[Start of section]
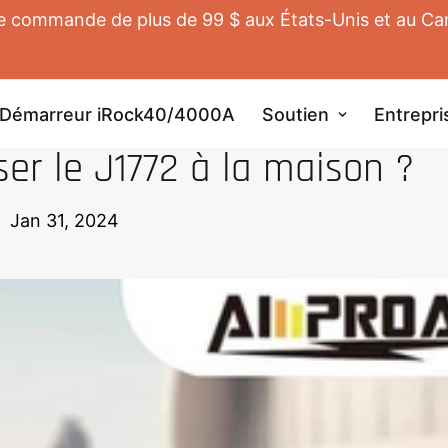
te commande de plus de 99 $ aux États-Unis et au Cana
Démarreur iRock40/4000A
Soutien
Entrepri
UR DOMESTIQUE POUR EV
ser le J1772 à la maison ?
Jan 31, 2024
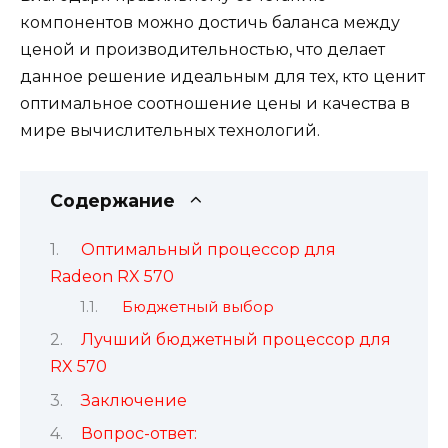
компонентов можно достичь баланса между
ценой и производительностью, что делает
данное решение идеальным для тех, кто ценит
оптимальное соотношение цены и качества в
мире вычислительных технологий.
Содержание
Оптимальный процессор для
Radeon RX 570
Бюджетный выбор
Лучший бюджетный процессор для
RX 570
Заключение
Вопрос-ответ:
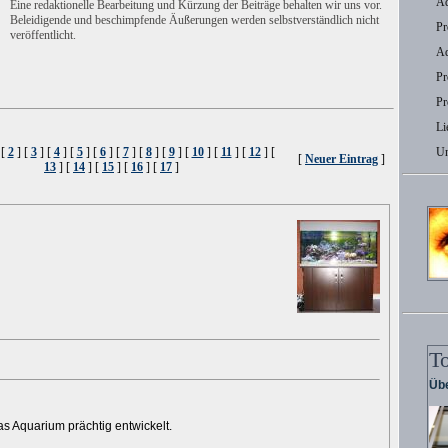
Aq
Eine redaktionelle Bearbeitung und Kürzung der Beiträge behalten wir uns vor.
Beleidigende und beschimpfende Äußerungen werden selbstverständlich nicht
Pr
veröffentlicht.
Aq
Pr
Pr
Li
 [
2
] [
3
] [
4
] [
5
] [
6
] [
7
] [
8
] [
9
] [
10
] [
11
] [
12
] [
U
[
Neuer Eintrag
]
13
] [
14
] [
15
] [
16
] [
17
]
T
Übe
as Aquarium prächtig entwickelt.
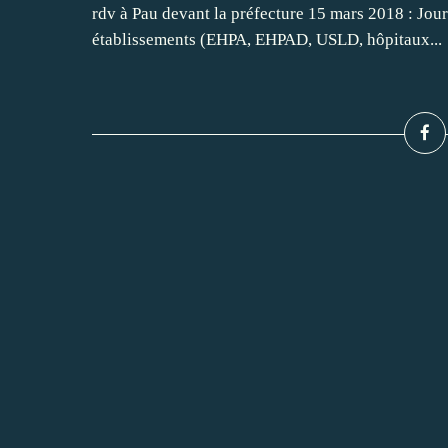
rdv à Pau devant la préfecture 15 mars 2018 : Jour
établissements (EHPA, EHPAD, USLD, hôpitaux...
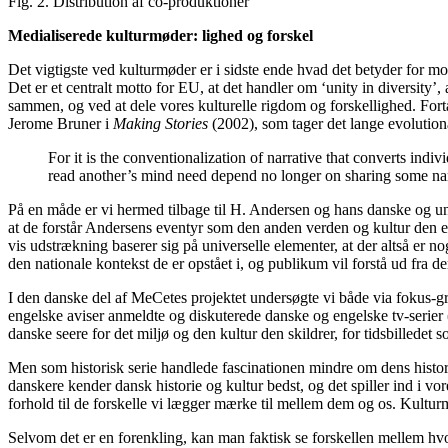
Fig. 2. Distribution af co-produktioner
Medialiserede kulturmøder: lighed og forskel
Det vigtigste ved kulturmøder er i sidste ende hvad det betyder for mo
Det er et centralt motto for EU, at det handler om ‘unity in diversity
sammen, og ved at dele vores kulturelle rigdom og forskellighed. Fortæl
Jerome Bruner i
Making Stories
(2002), som tager det lange evolutionæ
For it is the conventionalization of narrative that converts indi
read another’s mind need depend no longer on sharing some nar
På en måde er vi hermed tilbage til H. Andersen og hans danske og uni
at de forstår Andersens eventyr som den anden verden og kultur den er –
vis udstrækning baserer sig på universelle elementer, at der altså er 
den nationale kontekst de er opstået i, og publikum vil forstå ud fra der
I den danske del af MeCetes projektet undersøgte vi både via fokus-g
engelske aviser anmeldte og diskuterede danske og engelske tv-serier (
danske seere for det miljø og den kultur den skildrer, for tidsbilledet 
Men som historisk serie handlede fascinationen mindre om dens histor
danskere kender dansk historie og kultur bedst, og det spiller ind i vor
forhold til de forskelle vi lægger mærke til mellem dem og os. Kultur
Selvom det er en forenkling, kan man faktisk se forskellen mellem hvo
[End of section]
| Exercise |
Could you return exactly the lines above from the line with "Jerome Bruner i" to the line with "danskere kender dansk", both included, and nothing else?

| Solution |
Jerome Bruner i
Making Stories
(2002), som tager det lange evolutionæ
For it is the conventionalization of narrative that converts indi
read another’s mind need depend no longer on sharing some nar
På en måde er vi hermed tilbage til H. Andersen og hans danske og uni
at de forstår Andersens eventyr som den anden verden og kultur den er –
vis udstrækning baserer sig på universelle elementer, at der altså er 
den nationale kontekst de er opstået i, og publikum vil forstå ud fra der
I den danske del af MeCetes projektet undersøgte vi både via fokus-g
engelske aviser anmeldte og diskuterede danske og engelske tv-serier (
danske seere for det miljø og den kultur den skildrer, for tidsbilledet 
Men som historisk serie handlede fascinationen mindre om dens histor
danskere kender dansk historie og kultur bedst, og det spiller ind i vor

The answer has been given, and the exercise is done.